Em ação conjunta entre Bahia e Ceará, mais de 35 pessoas são detidas, contas bloqueadas e chefe da facção e sua operadora financeira capturados. Governador destaca “mão forte do Estado” e defesa da legalidade
Na manhã desta terça-feira (4), policiais civis da Bahia, em conjunto com forças do Ceará e da Polícia Federal, deflagraram a chamada Operação Freedom contra o braço baiano da facção Comando Vermelho (CV). A ofensiva resultou na prisão de dezenas de pessoas suspeitas de integrar o esquema que operava em Salvador e região metropolitana, bem como na captura de um casal apontado como chefe e responsável pela parte financeira da organização.
O homem, identificado como Luís Lázaro Santana Alves, apelidado “LL”, é acusado de comandar as ações criminosas no bairro da Liberdade e no subúrbio de Salvador. A companheira dele, Marielle Silva Santos, era apontada como operadora financeira do grupo. Ambos foram presos na cidade de Eusébio, na Região Metropolitana de Fortaleza. Outras prisões foram realizadas em Salvador, Ilhéus e Aratuípe, cumprindo mais de 90 mandados de prisão, busca e apreensão.
Durante a ação, um homem que reagiu à prisão foi morto em Salvador, embora não estivesse incluído entre os alvos judiciais. A Secretaria de Segurança Pública da Bahia informou que ele era investigado por organizar ataques a grupos rivais. Em seguida, moradores bloquearam vias no bairro Uruguai em protesto, o que exigiu reforço policial para liberar o tráfego.

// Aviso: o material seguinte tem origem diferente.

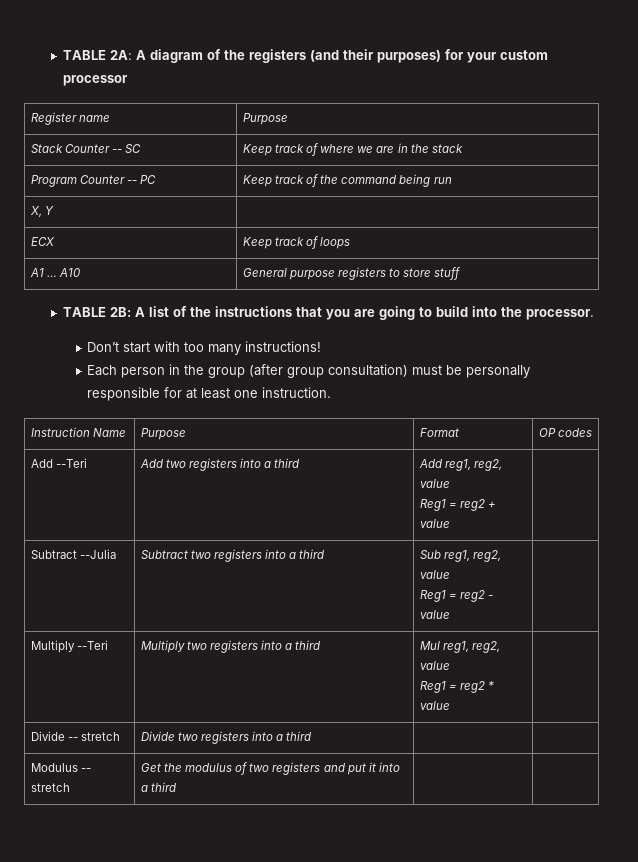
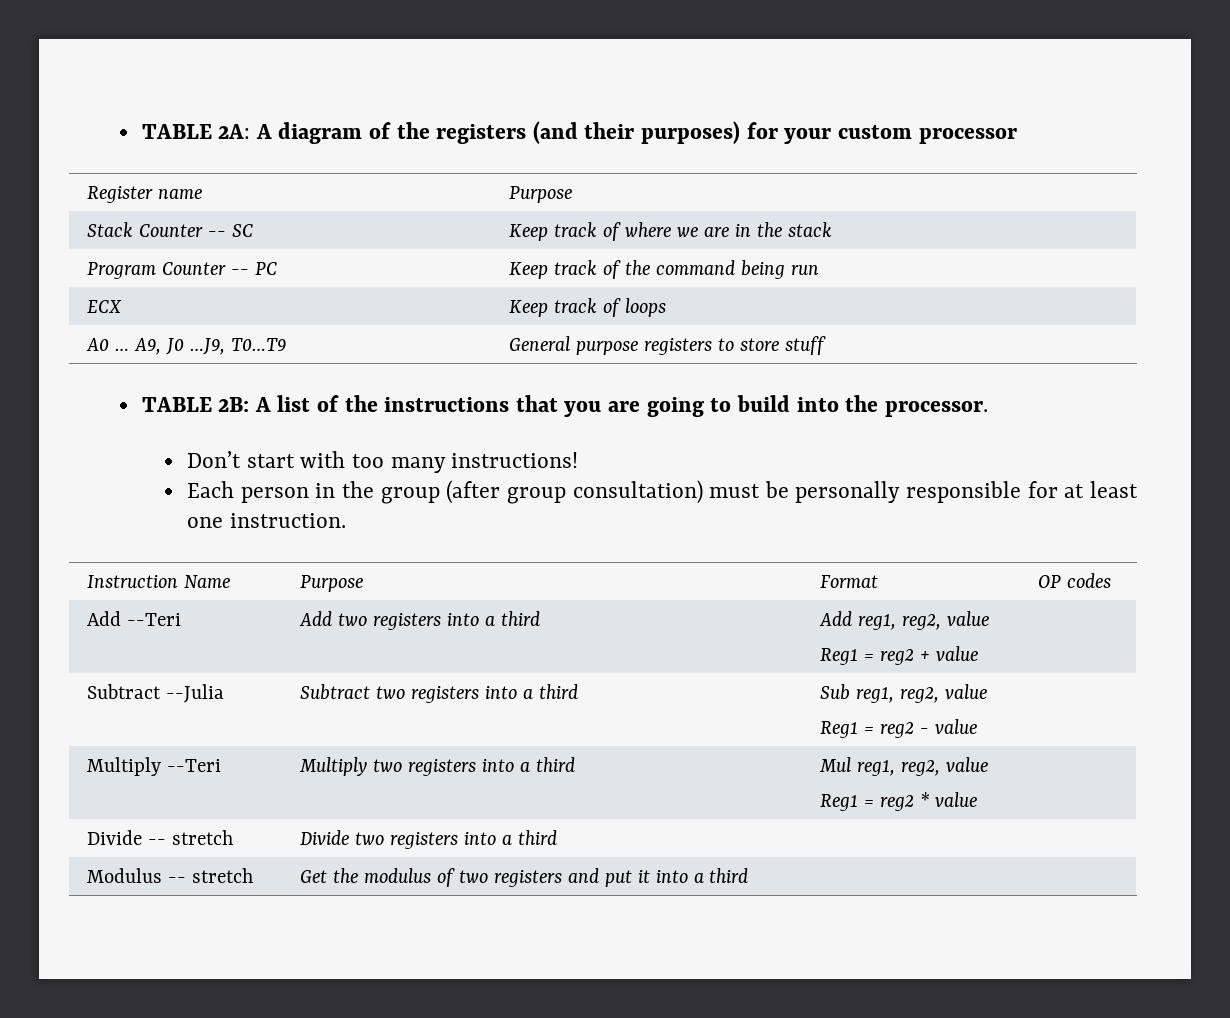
[29,206,55,217] // X, Y | -> (819, 270) none
[29,268,82,277] A1 … A10 -> [86,338,286,355] A0 … A9, J0 …J9, T0…T9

Além das prisões, as autoridades bloquearam 51 contas bancárias ligadas aos investigados, com movimentação de cerca de R$ 1 milhão, numa ofensiva para cortar o financiamento da organização. A investigação, iniciada em 2022, apura conexão dos presos com ao menos 30 homicídios em Salvador e atuação da facção em diversas cidades do estado.
Sobre os resultados da operação, o governador da Bahia, Jerônimo Rodrigues, declarou: “A mão forte do Estado precisa acontecer. Não vamos dar trégua ao crime organizado na Bahia. Mas minha ordem é que possamos cercar, prender e entregar os investigados à Justiça.” Ele ressaltou ainda: “O Estado não pode ser um Estado matador. Não pode, não é o Estado que tem que fazer isto. O Estado tem que mediar.”
Com a captura da liderança e da estrutura financeira, o governo espera enfraquecer a atuação do CV no estado, reduzindo a rotina de ataques e o poder de controle territorial da facção. A ação representa um reforço da estratégia de segurança pública estadual que combina inteligência, cumprimento de mandados e bloqueio de recursos ilícitos, sem priorizar confrontos letais.
Na sequência da operação, equipes continuam o cumprimento de mandados pendentes e aprofundam buscas sobre a origem dos recursos apreendidos, bem como a articulação interestadual da organização entre Bahia e Ceará.